**TASK ITEM:** The entries below are to be reproduced exactly, with their pictures omitted.

____________________

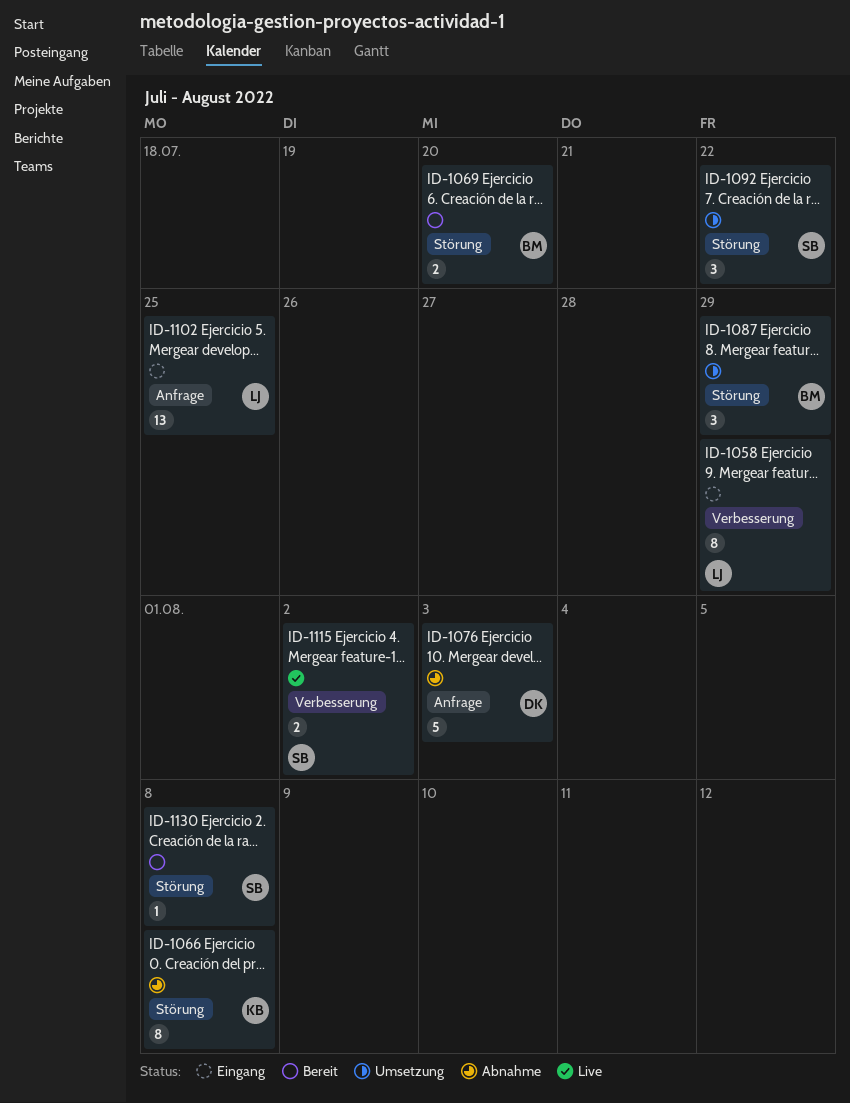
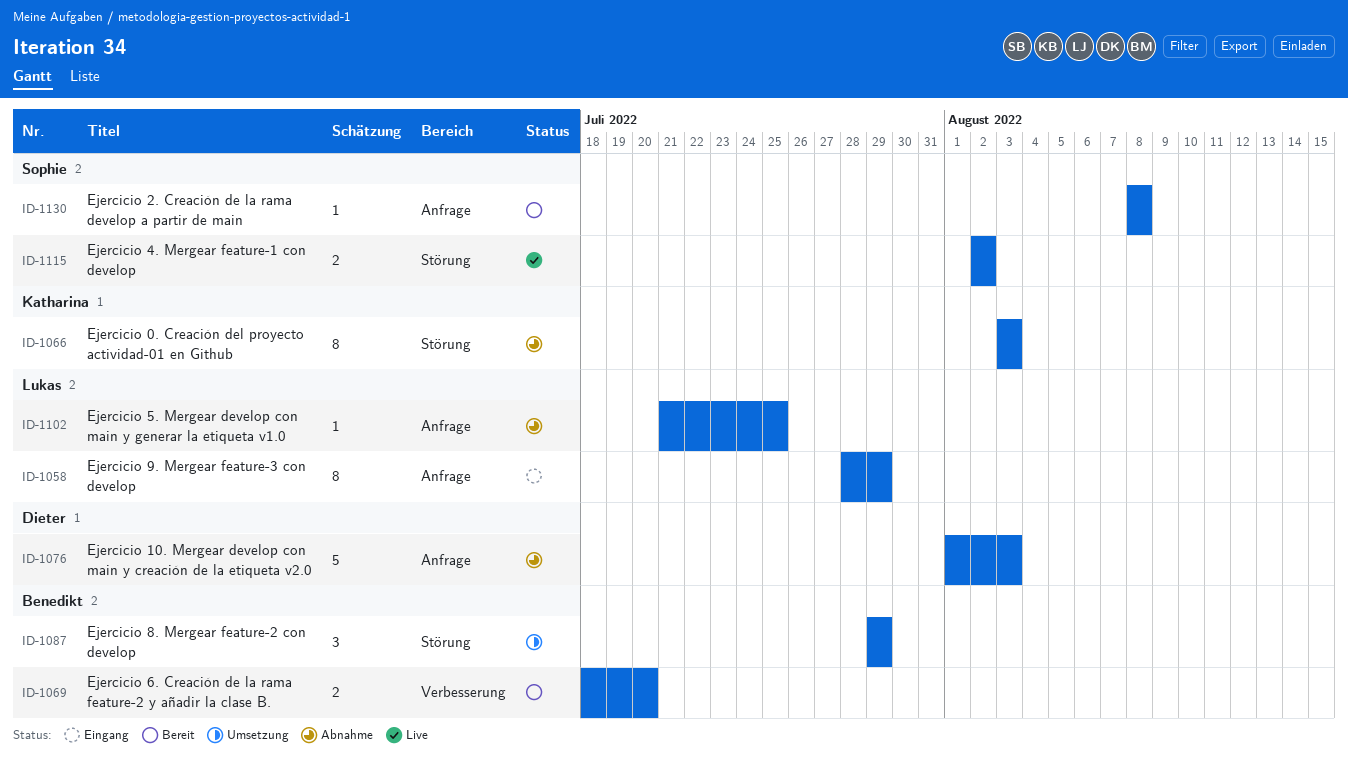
ID-1058, label: Verbesserung -> Anfrage
ID-1066, due: Aug 8 -> Aug 3
ID-1069, label: Störung -> Verbesserung
ID-1092: present -> none
ID-1102, status: Eingang -> Abnahme
ID-1102, estimate: 13 -> 1
ID-1115, label: Verbesserung -> Störung
ID-1130, label: Störung -> Anfrage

____________________

**EXPECTED OUTPUT:**
ID-1058, label: Verbesserung -> Anfrage
ID-1066, due: Aug 8 -> Aug 3
ID-1069, label: Störung -> Verbesserung
ID-1092: present -> none
ID-1102, status: Eingang -> Abnahme
ID-1102, estimate: 13 -> 1
ID-1115, label: Verbesserung -> Störung
ID-1130, label: Störung -> Anfrage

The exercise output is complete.